La vieja extendió la mano. El marinero puso la moneda en su palma, y luego Sunniva escupió sobre ella.
—Ahora marchaos y así no habrá mala sangre entre nosotros —dijo Sunniva, y cerró la puerta tras ellos. Luego se metió el pulgar en la boca y soltó una cascada risita.
El muchacho se levantó del taburete, se puso delante de la vieja y la miró fijamente a la cara. Entonces sintió como si se estuviese balanceando en el aire, casi sin tener donde asirse.
—¿Por qué me has ayudado? —preguntó.
—¿No me conoces? —contestó ella—. ¿Todavía no me has reconocido? Sin embargo, debes acordarte del halcón peregrino que se enredó entre los cabos de tu barco, el Charlotte, cuando navegabais por el Mediterráneo. Aquel día tú trepaste por la jarcia para alcanzar el juanete y soltarme, y eso lo hiciste en pleno vendaval y con mar arbolada. Ese halcón era yo. Nosotros, los lapones, volamos muchas veces así para conocer el mundo. Cuando te encontré por primera vez iba camino de Africa para ver a mi hermana y a sus hijos. Ella también puede convertirse en halcón cuando quiere. En aquellos días estaba viviendo en Takaunga, en una ruinosa torre, que allí llaman minarete. —Sunniva se enrolló el pulgar en el dobladillo de la falda y se lo mordió—. Nosotros nunca olvidamos —dijo—. Yo te piqué en el pulgar cuando me cogiste; es justo que esta noche sea yo quien se hiera en el dedo.

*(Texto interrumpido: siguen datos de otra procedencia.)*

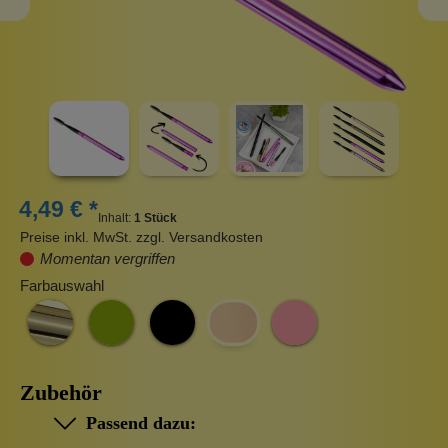
4,49 € *
Inhalt:
1 Stück
Preise inkl. MwSt. zzgl. Versandkosten
Momentan vergriffen
Farbauswahl
Zubehör
Passend dazu: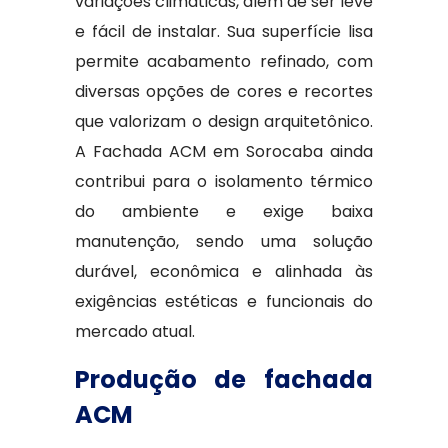
variações climáticas, além de ser leve
e fácil de instalar. Sua superfície lisa
permite acabamento refinado, com
diversas opções de cores e recortes
que valorizam o design arquitetônico.
A Fachada ACM em Sorocaba ainda
contribui para o isolamento térmico
do ambiente e exige baixa
manutenção, sendo uma solução
durável, econômica e alinhada às
exigências estéticas e funcionais do
mercado atual.
Produção de fachada
ACM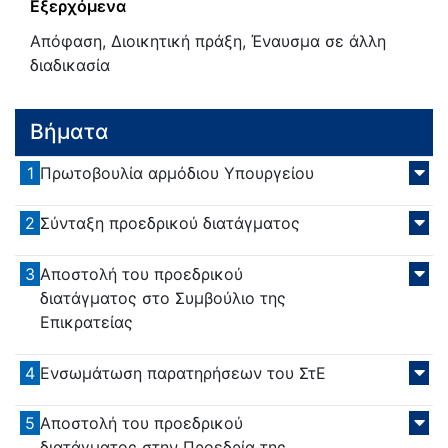
Εξερχόμενα
Απόφαση, Διοικητική πράξη, Έναυσμα σε άλλη
διαδικασία
Βήματα
1
Πρωτοβουλία αρμόδιου Υπουργείου
2
Σύνταξη προεδρικού διατάγματος
3
Αποστολή του προεδρικού
διατάγματος στο Συμβούλιο της
Επικρατείας
4
Ενσωμάτωση παρατηρήσεων του ΣτΕ
5
Αποστολή του προεδρικού
διατάγματος στην Προεδρία της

La vieja se acercó a Simón y le rascó cariñosamente la frente con sus dedos morenos, que más parecían garras.
—¿De modo que tú eres un muchacho que ha preferido matar a un hombre que faltar a la cita con su novia? —dijo—. Nosotras, todas las hembras de la tierra, siempre permanecemos unidas. Ahora te haré una marca en la frente y todas las muchachas del mundo te querrán, porque reconocerán la señal en cuanto te vean.
Jugueteó unos instantes con los cabellos del muchacho, ensortijándolos alrededor de sus dedos.
—Ahora escúchame, pajarito mío —dijo—. El cuñado de mi bisnieto está ahora con su bote en el embarcadero para llevar un cargamento de pieles a un barco danés. El te llevará hasta tu barco antes de que llegue tu piloto. El Hebe se hace a la mar mañana, ¿verdad? Pero en cuanto estés en el barco no te olvides de devolverme el gorro. —Cogió luego el cuchillo del muchacho, lo limpió en su falda y se lo devolvió—. Aquí tienes tu cuchillo —dijo—. Ya no volverás a clavárselo a ningún hombre; ya nunca tendrás necesidad de hacerlo porque de ahora en adelante surcarás los mares como un marino cabal. ¡Ya tenemos bastantes preocupaciones con nuestros propios hijos!
El asombrado muchacho comenzó a dar las gracias tartamudeando.
—Espera —dijo la vieja—. Te haré una taza de café para que recobres el juicio, y mientras tanto lavaré tu chaqueta. —Cogió un viejo hervidor de cobre y lo puso al fuego. Al cabo de un rato le dio un bol de café puro, hirviente y cargado—. Ahora ya has bebido con Sunniva —dijo—, has bebido un poco de sabiduría —añadió—, así que de ahora en adelante todos tus pensamientos no se perderán en la mar salada como gotas de lluvia.
Cuando Simón terminó de beber y dejó el bol, la vieja le acompañó hasta la puerta y él quedó sorprendido al ver que era casi de día. La casa estaba en un alto desde donde el muchacho pudo ver la mar, cubierta por una lechosa neblina. Luego dio la mano a la vieja para despedirse.
La lapona se le quedó mirando fijamente un rato.
—Nosotros nunca olvidamos —dijo—. Tú, tú me golpeaste en la cabeza cuando estaba allá arriba en el palo. Ahora yo tengo que devolverte el golpe. —Y nada más decirlo, le dio un manotazo tan fuerte en la oreja que la cabeza le dio vueltas—. Ahora estamos en paz —dijo, dirigiéndole una mirada larga, brillante y maliciosa. Luego le dio un ligero empujón e hizo un ademán para que se alejase.
Y así, el muchacho marinero volvió a su barco, el cual se hizo a la mar a la mañana siguiente, y vivió para contar esta historia.